■ **Exercise passage**:
Context: Testing Taxonomy

Canonical categories for tests in this project's tests/ tree. Each category is a pytest marker declared in pytest.ini [pytest] markers. Every test file MUST declare a module-level pytestmark = [pytest.mark.<name>] carrying at least one of these markers (architectural convention enforced by tests/architectural/test_pytest_marker_convention.py). CI quality gates and developer-loop profiles select tests by marker (uv run pytest -m fast, -m architectural, -m "contract or unit", …), so an untagged test is silently invisible to those filters.

When choosing a marker for a new test file:

  1. Start at the category that best describes what kind of behaviour the test asserts (unit, integration, contract, architectural, e2e).
  2. Add orthogonal markers if the test additionally has a property the category alone does not capture (slow, git_repo, requires_symlinks, platform_linux, windows_ci, …). Multiple markers per file are encouraged when they each carry information.

■ **Given information**:

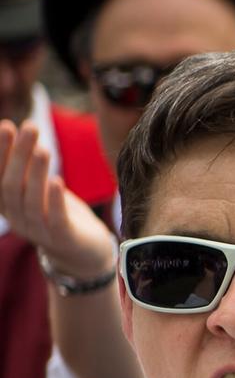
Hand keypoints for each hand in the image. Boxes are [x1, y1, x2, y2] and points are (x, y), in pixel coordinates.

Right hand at [0, 119, 116, 276]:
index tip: (6, 125)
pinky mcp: (63, 239)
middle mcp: (17, 218)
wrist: (83, 252)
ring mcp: (39, 231)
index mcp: (8, 205)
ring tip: (44, 149)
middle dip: (18, 155)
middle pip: (12, 186)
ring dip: (36, 174)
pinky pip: (55, 220)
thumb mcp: (39, 189)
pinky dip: (55, 200)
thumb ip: (28, 168)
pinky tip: (57, 181)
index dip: (0, 152)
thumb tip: (18, 131)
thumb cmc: (58, 213)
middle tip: (30, 127)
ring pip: (31, 202)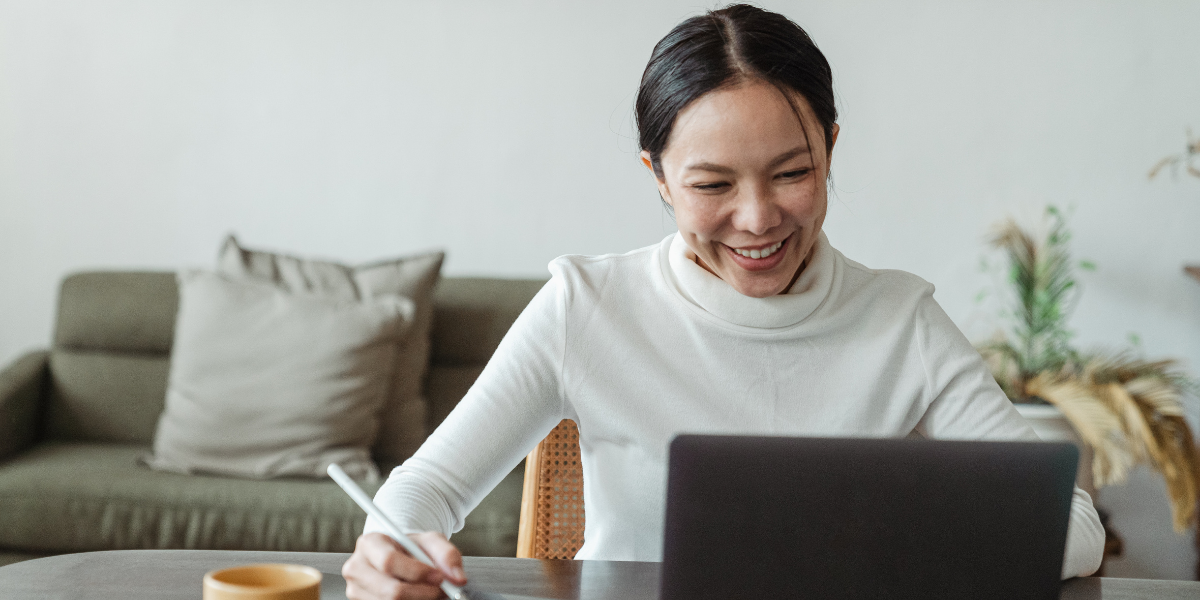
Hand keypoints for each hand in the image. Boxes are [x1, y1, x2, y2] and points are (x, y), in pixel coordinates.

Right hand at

■ **Work instruction A**: In the testing taxonomy text, where is each test category declared as a pytest marker?
■ **Work instruction B**: Condense the paragraph of the testing taxonomy text that begins "Canonical categories for tests" into a bulleted list that keeps its main facts.
■ **Work instruction C**: Extend the testing taxonomy text from the point where it stops.

■ **Task answer A**: In pytest.ini, under [pytest] markers.

■ **Task answer B**:
- The categories are the standard ones for tests in the project's tests/ tree.
- Each category is a pytest marker declared in pytest.ini under [pytest] markers.
- Every test file must set a module-level pytestmark = [pytest.mark.<name>] with at least one of these markers.
- This rule is an architectural convention enforced by tests/architectural/test_pytest_marker_convention.py.
- CI quality gates and developer-loop profiles choose tests by marker (for example -m fast, -m architectural, -m "contract or unit").
- A test without a marker is silently invisible to those filters.

■ **Task answer C**:
  3. Never leave a test file untagged. If the test is for human-driven exploration only, mark it exploratory so CI's -m "not exploratory" filter excludes it.

The categories below are listed by the question they answer.


Unit

Definition A test that asserts the behaviour of a single module in isolation. No subprocess invocation, no real filesystem writes beyond tmp_path, no network, no real git. Helper modules may be imported, but third-party services and shell commands are off-limits.
Use when Testing a pure function, a Pydantic model, a parser, a state-machine transition, or any module whose contract can be exercised by direct calls with synthetic inputs.
Do NOT use when The test spawns git, hits HTTP, drives the CLI through typer.testing.CliRunner, or relies on a real .kittify/ tree it built itself. Use integration instead.
CI role Default profile for the developer loop. -m unit is the fastest meaningful filter and should turn green in seconds.
Context Testing Taxonomy
Status canonical
Applicable to 1.x, 2.x
Related terms Fast, Integration

Integration

Definition A test that exercises a feature across module boundaries against real (process-local) collaborators: real filesystem under tmp_path, real in-process I/O, real git when explicitly needed. No external network, no spawned long-running services.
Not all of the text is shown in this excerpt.